TO DO: Write the next part of the forum thread below about choosing a snowboard, picking up after its last line.

TEXT PROVIDED:

# which board?



## Guest (Feb 25, 2009)

Iv been lookin around a bit and have compiled a list of boards im interested in, but now im looking for some insight from some riders that are more familiar with these boards then me. I need to be able to hit the park hard and still be able to Cruz on the blues and blacks. Heres the list iv come up with,*ROME:* Riff, Slash, Agent. *NEVERSUMMER:* System,Revolver-R,SL-R. *RIDE:* Dose,DH,Concepttms. *CAPITA:* Midlifelost,Indoor Survival. *FORUM:* John Jackson Pro, Manual. *TECHNINE:* Team Goon Town.*SALOMON:* Official or maybe another salomon bc i get them cheap. and i know people on here basically hate *burton *but i get them for cheap so what about the *Custom* as well or another burton,? Im 6'0 180lbs size 11 boot. I know this is a big list but i didnt want to rule out to many boards without some feed back first. Vail, breck, and wolf creek are the mountains i visit the most if that changes things. Thanks for any feed back!

Labeled region entries:
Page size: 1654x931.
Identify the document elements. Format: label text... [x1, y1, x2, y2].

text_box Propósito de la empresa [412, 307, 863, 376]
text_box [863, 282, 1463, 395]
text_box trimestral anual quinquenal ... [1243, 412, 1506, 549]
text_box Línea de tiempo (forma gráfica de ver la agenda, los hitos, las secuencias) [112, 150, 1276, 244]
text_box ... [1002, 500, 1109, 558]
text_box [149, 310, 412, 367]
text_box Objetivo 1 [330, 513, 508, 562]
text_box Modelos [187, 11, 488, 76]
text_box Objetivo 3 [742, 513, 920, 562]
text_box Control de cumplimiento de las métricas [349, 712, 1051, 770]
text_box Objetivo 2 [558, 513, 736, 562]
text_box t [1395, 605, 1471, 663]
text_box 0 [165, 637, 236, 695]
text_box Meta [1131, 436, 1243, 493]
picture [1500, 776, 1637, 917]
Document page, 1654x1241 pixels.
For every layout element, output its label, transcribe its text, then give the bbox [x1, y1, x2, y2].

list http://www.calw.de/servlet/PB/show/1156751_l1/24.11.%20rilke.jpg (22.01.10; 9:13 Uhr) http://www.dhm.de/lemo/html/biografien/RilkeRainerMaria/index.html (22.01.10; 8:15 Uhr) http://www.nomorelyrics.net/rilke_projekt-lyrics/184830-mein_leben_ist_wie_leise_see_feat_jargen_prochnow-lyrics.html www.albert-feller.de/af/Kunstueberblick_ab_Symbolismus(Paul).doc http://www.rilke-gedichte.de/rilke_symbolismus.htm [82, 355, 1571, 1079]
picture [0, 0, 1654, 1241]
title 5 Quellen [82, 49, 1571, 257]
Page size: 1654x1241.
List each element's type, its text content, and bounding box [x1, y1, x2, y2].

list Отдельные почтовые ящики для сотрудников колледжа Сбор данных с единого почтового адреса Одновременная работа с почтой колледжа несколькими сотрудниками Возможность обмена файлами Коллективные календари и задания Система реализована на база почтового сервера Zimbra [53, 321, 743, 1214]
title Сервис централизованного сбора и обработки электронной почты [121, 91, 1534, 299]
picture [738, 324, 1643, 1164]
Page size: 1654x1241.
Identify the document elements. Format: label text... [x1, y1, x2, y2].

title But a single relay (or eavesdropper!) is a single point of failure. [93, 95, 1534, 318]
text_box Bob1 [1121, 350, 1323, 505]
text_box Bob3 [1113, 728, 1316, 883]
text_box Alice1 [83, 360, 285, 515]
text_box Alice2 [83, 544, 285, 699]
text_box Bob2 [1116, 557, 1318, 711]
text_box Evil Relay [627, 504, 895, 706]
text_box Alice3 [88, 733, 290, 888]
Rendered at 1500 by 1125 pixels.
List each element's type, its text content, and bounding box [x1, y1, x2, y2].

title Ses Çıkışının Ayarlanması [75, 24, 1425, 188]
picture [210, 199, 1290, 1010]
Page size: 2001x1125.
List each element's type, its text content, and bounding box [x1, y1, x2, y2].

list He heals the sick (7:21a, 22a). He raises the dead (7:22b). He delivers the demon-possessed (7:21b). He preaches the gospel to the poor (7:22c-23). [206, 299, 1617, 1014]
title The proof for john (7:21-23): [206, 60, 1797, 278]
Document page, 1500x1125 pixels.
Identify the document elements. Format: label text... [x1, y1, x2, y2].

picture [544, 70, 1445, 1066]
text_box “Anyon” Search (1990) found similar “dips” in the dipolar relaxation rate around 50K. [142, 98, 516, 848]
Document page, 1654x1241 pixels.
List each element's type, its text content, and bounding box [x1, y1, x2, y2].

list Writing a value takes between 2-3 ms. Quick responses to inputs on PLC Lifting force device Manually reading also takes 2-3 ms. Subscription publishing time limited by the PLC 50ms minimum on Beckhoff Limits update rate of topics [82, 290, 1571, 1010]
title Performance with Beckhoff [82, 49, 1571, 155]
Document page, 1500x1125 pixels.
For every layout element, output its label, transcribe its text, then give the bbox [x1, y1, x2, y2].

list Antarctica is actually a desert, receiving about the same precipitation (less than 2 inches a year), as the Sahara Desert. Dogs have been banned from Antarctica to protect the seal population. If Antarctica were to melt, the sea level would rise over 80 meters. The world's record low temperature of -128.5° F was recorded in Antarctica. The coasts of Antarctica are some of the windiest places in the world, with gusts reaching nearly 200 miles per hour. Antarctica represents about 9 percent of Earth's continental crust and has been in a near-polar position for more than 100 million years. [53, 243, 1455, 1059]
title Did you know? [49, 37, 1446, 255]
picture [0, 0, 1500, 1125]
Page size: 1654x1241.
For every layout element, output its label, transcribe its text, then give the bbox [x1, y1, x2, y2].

RESPONSE TO THIS TASK:
----------



## jmacphee9 (Nov 11, 2008)

rome agent, neversummer evo r, mid life lost are your besst options out of those. the capita is a mid wide of the indoor survival. the evo r is the freestyle version of the sl r, the agent is a sick allmt freestyle board. 

the never summer will be hard to find for a good price..


----------



## Guest (Feb 25, 2009)

nice, the Agent was one of my favorites.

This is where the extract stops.